__SUPPLIED DATA__.
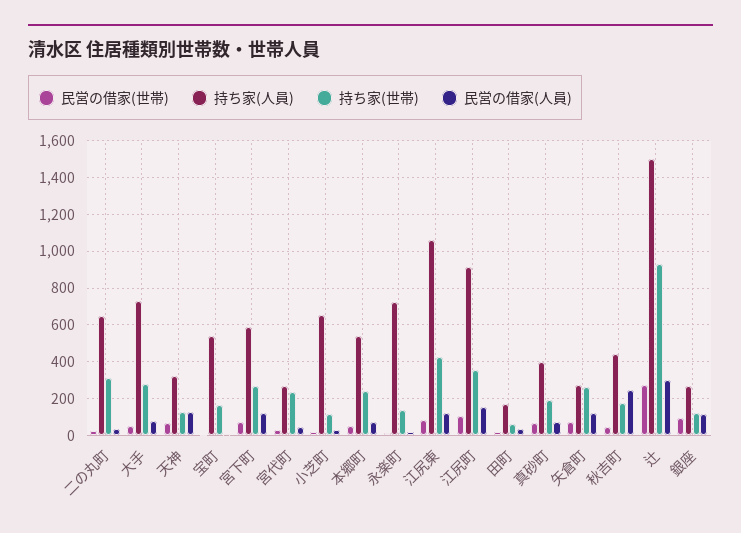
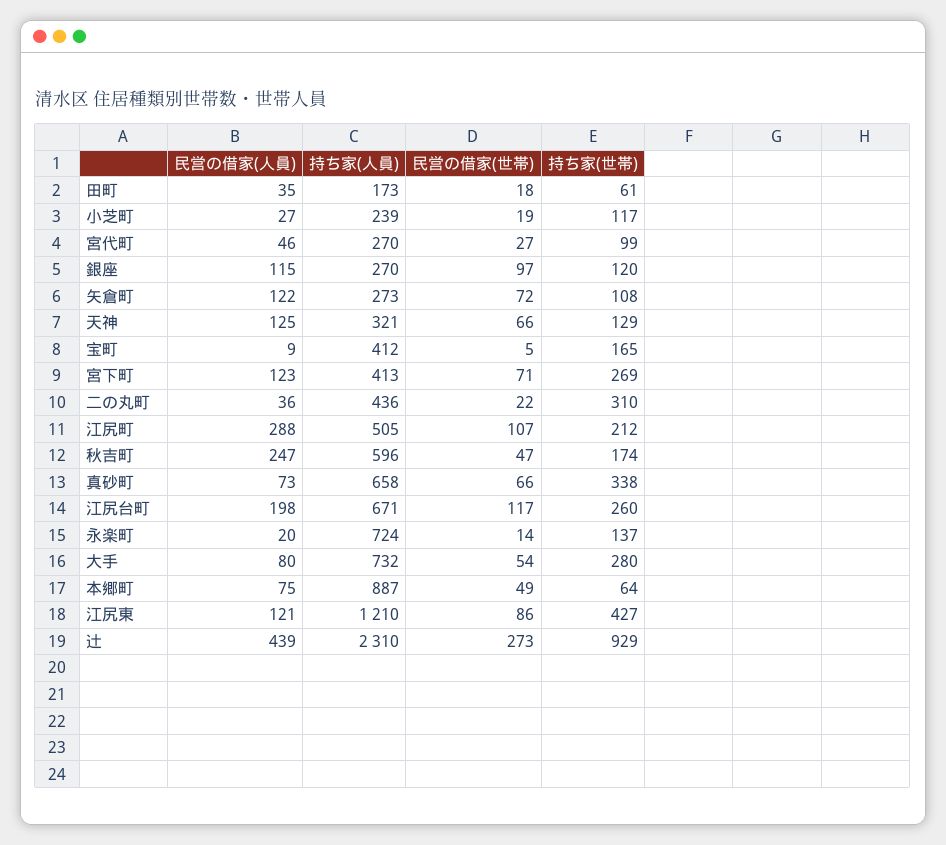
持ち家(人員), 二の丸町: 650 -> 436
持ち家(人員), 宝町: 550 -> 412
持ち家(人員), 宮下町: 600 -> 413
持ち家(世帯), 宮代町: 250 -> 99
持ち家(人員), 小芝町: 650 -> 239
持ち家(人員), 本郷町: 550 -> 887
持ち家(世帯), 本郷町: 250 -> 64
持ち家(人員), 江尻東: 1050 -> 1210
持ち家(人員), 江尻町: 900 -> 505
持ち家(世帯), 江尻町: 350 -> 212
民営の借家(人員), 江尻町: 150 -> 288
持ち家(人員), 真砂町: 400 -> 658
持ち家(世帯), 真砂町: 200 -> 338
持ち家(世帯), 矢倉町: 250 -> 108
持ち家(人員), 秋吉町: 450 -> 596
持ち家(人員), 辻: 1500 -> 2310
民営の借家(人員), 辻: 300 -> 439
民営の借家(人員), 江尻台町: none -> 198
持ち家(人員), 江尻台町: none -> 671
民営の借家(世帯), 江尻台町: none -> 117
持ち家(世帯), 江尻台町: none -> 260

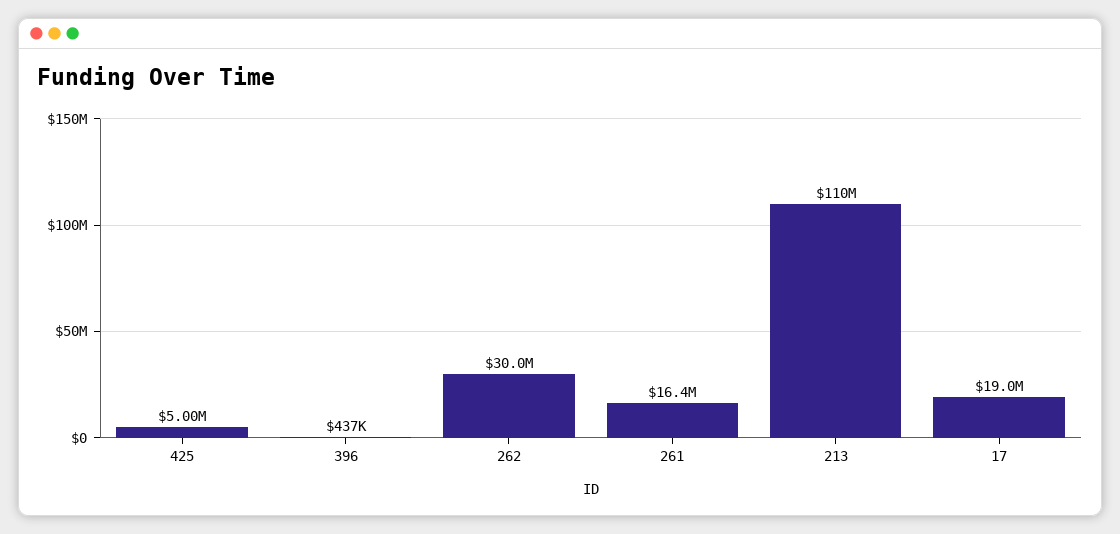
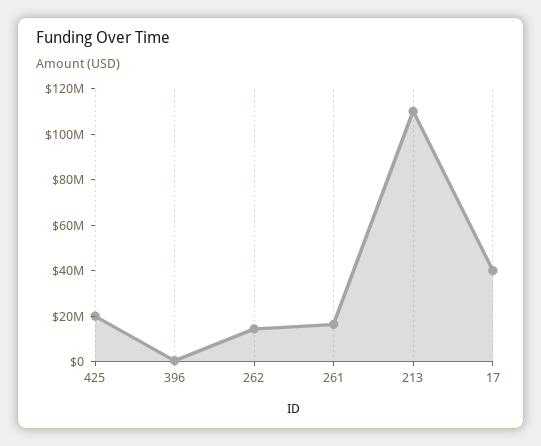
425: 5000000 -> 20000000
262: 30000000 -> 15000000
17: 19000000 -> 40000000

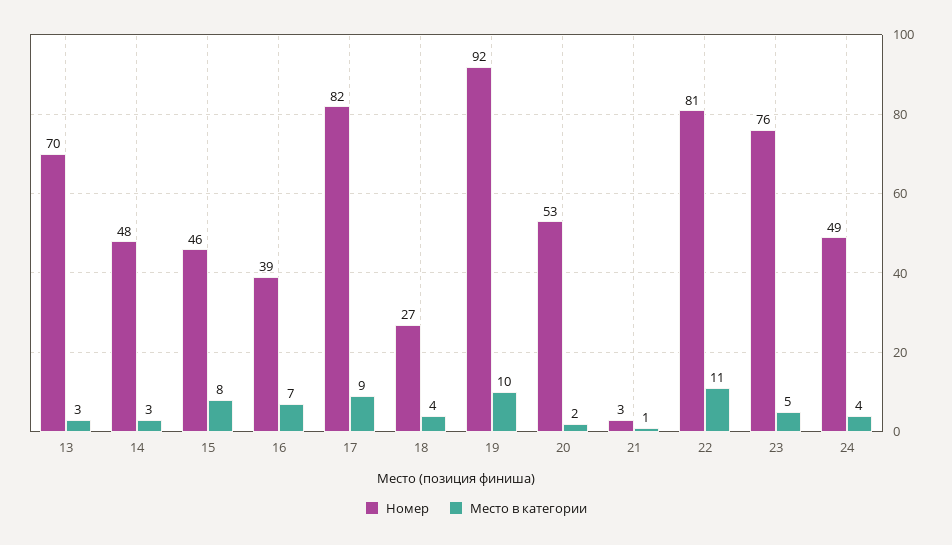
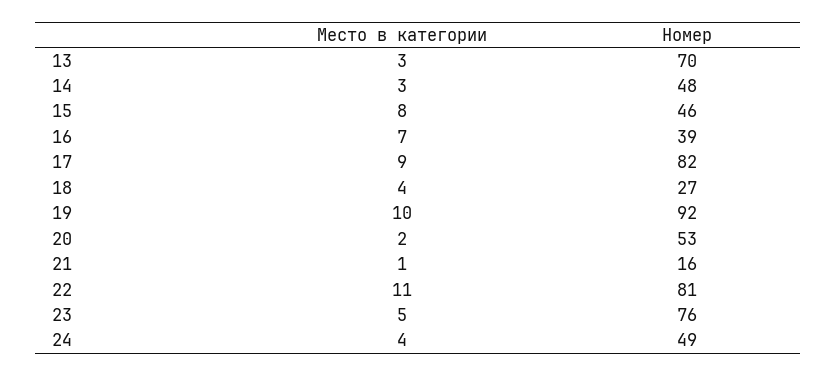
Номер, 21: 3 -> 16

...

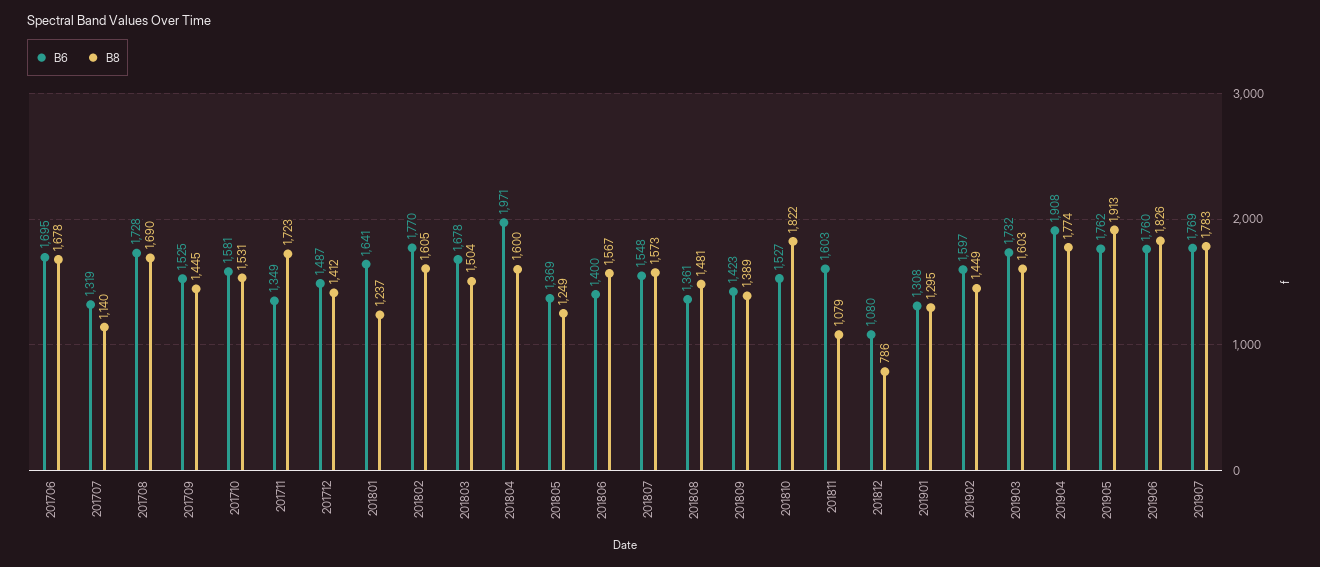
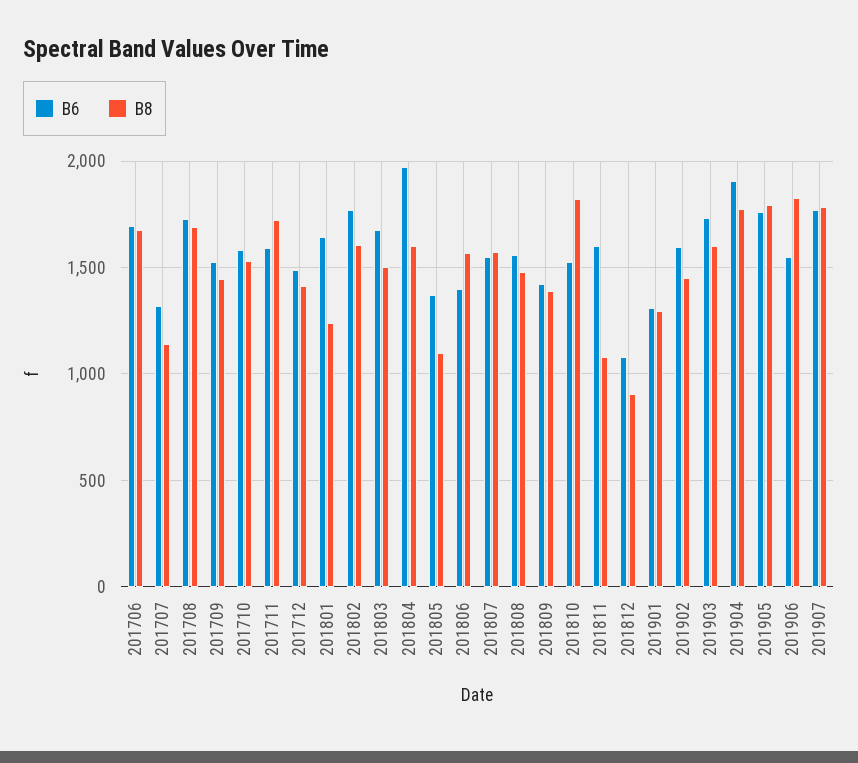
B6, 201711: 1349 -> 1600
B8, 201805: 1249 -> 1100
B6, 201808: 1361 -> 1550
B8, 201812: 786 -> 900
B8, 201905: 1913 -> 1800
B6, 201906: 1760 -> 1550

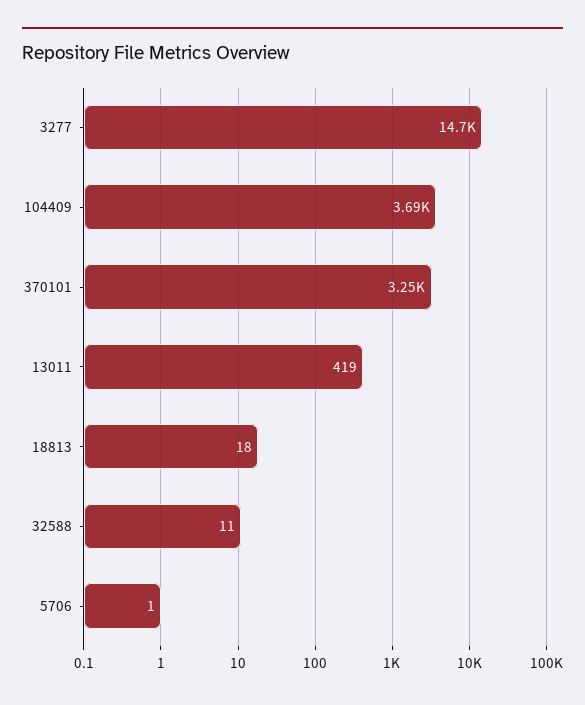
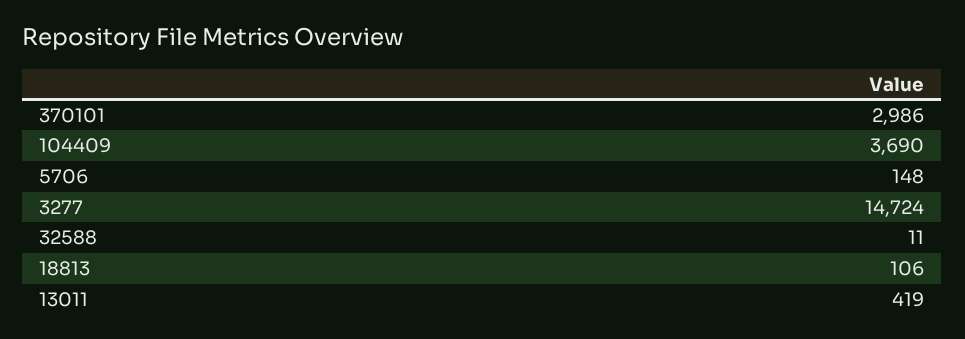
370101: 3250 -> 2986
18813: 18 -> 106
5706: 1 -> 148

* * *

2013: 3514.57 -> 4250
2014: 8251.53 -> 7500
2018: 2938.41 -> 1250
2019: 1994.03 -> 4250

__ABOUT THIS EXERCISE__.
Read the entries and select each line where the word "江尻台町" is found.

__ANSWER AREA__.
民営の借家(人員), 江尻台町: none -> 198
持ち家(人員), 江尻台町: none -> 671
民営の借家(世帯), 江尻台町: none -> 117
持ち家(世帯), 江尻台町: none -> 260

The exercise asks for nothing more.